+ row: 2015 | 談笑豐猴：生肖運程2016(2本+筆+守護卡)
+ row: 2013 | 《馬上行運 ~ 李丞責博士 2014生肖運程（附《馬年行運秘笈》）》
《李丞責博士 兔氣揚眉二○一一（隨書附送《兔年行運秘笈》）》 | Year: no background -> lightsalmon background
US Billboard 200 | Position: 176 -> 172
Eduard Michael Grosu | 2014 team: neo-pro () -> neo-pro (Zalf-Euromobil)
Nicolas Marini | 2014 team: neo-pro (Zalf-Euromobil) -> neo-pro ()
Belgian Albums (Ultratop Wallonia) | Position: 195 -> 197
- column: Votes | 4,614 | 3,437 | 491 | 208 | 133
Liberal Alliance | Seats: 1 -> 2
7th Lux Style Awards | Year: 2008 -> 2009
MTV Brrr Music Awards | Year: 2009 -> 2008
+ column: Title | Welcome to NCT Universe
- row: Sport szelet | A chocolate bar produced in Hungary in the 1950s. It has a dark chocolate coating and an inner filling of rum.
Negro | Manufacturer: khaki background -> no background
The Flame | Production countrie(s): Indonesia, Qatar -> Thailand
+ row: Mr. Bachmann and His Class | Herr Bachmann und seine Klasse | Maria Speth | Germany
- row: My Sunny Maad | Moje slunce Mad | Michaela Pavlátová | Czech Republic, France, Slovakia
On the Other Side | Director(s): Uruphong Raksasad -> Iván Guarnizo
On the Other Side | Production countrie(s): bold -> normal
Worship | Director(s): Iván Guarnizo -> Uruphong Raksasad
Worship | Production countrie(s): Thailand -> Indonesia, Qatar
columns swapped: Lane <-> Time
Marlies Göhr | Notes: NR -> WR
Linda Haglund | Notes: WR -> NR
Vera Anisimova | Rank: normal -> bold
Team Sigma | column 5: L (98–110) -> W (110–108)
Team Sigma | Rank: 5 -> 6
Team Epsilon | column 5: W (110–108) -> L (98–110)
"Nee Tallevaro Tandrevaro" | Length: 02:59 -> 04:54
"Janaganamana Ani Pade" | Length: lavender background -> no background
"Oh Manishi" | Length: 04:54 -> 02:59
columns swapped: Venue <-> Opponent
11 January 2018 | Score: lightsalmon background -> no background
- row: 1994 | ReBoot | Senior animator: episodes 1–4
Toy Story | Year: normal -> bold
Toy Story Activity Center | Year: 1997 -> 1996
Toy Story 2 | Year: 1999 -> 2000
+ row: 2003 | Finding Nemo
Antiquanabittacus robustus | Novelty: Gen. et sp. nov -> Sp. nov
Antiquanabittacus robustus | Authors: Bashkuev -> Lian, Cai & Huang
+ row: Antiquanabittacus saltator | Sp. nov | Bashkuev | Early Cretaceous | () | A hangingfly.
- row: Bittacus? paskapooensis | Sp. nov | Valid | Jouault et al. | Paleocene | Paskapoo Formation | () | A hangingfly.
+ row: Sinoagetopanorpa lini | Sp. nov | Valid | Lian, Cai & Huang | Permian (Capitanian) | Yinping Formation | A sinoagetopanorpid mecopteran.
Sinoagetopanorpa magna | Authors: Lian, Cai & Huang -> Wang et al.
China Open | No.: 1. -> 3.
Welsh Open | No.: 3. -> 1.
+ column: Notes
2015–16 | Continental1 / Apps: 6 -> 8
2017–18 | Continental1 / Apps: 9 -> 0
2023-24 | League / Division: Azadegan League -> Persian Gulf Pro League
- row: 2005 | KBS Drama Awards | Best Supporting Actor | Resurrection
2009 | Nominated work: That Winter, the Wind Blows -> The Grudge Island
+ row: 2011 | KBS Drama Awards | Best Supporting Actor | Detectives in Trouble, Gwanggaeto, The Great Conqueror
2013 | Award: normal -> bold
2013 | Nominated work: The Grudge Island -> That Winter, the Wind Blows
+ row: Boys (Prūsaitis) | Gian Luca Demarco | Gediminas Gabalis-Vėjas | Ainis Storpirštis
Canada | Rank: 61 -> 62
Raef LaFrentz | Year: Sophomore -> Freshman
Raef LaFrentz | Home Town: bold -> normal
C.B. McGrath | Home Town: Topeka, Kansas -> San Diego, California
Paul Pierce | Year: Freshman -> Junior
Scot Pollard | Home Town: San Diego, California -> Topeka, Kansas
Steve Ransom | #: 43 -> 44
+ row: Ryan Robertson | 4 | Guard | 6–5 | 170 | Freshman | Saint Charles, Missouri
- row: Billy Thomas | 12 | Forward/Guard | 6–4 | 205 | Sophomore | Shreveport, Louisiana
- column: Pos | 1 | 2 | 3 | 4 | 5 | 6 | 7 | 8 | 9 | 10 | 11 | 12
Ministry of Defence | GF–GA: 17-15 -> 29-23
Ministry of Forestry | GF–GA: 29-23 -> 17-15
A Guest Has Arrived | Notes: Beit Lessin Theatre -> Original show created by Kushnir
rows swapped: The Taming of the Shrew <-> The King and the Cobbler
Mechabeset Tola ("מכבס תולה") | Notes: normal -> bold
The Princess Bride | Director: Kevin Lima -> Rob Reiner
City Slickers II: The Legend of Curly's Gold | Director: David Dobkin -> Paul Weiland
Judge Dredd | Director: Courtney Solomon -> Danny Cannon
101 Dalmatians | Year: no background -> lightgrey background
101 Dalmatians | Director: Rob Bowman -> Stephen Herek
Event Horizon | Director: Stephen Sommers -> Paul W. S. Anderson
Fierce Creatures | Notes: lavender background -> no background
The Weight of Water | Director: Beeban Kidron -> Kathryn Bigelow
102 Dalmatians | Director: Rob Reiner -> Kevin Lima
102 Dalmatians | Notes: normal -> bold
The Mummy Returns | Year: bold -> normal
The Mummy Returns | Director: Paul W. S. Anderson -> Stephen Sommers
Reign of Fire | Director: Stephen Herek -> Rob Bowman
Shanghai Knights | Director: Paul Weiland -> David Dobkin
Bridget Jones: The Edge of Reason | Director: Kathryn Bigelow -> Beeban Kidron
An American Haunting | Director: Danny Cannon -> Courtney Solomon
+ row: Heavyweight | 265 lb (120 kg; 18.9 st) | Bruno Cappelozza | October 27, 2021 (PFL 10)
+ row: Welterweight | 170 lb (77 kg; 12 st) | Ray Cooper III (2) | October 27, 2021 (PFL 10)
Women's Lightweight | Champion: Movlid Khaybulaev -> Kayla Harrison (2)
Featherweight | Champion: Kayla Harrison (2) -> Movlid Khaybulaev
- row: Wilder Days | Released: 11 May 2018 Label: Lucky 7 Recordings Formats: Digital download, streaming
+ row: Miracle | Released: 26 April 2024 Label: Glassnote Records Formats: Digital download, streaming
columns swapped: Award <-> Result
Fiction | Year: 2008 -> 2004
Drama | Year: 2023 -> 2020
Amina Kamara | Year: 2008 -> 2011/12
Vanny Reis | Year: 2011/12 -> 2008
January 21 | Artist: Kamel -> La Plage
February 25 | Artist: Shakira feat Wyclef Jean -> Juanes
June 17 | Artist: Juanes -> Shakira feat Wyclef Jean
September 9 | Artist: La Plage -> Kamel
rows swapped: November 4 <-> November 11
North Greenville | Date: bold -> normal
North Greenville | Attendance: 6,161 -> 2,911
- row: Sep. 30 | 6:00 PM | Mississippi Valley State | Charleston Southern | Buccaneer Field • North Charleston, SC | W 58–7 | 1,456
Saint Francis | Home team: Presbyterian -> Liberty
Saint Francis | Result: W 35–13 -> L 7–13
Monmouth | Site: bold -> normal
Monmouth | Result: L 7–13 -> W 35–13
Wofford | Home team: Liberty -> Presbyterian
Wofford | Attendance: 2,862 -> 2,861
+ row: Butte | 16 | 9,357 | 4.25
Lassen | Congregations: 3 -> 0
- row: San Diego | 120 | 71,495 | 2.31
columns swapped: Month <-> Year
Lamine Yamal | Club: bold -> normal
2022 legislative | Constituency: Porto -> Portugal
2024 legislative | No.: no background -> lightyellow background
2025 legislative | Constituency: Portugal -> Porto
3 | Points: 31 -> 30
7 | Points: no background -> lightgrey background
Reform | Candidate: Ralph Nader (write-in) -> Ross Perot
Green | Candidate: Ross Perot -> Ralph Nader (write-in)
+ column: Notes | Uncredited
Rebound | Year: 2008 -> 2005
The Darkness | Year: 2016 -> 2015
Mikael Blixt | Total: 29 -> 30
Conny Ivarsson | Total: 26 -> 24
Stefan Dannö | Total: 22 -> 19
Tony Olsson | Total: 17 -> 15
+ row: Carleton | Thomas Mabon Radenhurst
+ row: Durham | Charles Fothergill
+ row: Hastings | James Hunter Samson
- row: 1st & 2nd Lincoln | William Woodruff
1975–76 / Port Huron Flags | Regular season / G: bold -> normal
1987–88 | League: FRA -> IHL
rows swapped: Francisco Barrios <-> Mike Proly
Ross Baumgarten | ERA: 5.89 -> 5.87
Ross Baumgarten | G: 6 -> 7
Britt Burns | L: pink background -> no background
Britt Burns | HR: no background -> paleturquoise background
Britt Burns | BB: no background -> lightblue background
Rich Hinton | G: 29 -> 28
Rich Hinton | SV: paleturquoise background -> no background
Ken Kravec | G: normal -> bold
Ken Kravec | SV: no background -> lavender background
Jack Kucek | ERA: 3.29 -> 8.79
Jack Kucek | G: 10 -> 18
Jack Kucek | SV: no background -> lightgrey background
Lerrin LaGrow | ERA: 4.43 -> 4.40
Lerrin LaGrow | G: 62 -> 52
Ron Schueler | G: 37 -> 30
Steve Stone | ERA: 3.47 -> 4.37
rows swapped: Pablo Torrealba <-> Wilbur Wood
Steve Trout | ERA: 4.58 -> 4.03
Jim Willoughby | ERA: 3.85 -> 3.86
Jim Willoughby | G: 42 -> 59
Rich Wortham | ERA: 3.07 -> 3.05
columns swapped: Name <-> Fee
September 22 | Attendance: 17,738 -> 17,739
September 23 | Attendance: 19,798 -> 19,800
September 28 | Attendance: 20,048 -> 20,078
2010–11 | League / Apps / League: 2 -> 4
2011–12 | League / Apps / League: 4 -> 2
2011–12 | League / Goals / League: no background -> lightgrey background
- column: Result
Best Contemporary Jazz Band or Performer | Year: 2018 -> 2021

DIRECTION:
Copy out the lines above, from the first one through the line that contains "- row: My Sunny", and reproduce each of them without any change.

ANSWER BELOW:
+ row: 2015 | 談笑豐猴：生肖運程2016(2本+筆+守護卡)
+ row: 2013 | 《馬上行運 ~ 李丞責博士 2014生肖運程（附《馬年行運秘笈》）》
《李丞責博士 兔氣揚眉二○一一（隨書附送《兔年行運秘笈》）》 | Year: no background -> lightsalmon background
US Billboard 200 | Position: 176 -> 172
Eduard Michael Grosu | 2014 team: neo-pro () -> neo-pro (Zalf-Euromobil)
Nicolas Marini | 2014 team: neo-pro (Zalf-Euromobil) -> neo-pro ()
Belgian Albums (Ultratop Wallonia) | Position: 195 -> 197
- column: Votes | 4,614 | 3,437 | 491 | 208 | 133
Liberal Alliance | Seats: 1 -> 2
7th Lux Style Awards | Year: 2008 -> 2009
MTV Brrr Music Awards | Year: 2009 -> 2008
+ column: Title | Welcome to NCT Universe
- row: Sport szelet | A chocolate bar produced in Hungary in the 1950s. It has a dark chocolate coating and an inner filling of rum.
Negro | Manufacturer: khaki background -> no background
The Flame | Production countrie(s): Indonesia, Qatar -> Thailand
+ row: Mr. Bachmann and His Class | Herr Bachmann und seine Klasse | Maria Speth | Germany
- row: My Sunny Maad | Moje slunce Mad | Michaela Pavlátová | Czech Republic, France, Slovakia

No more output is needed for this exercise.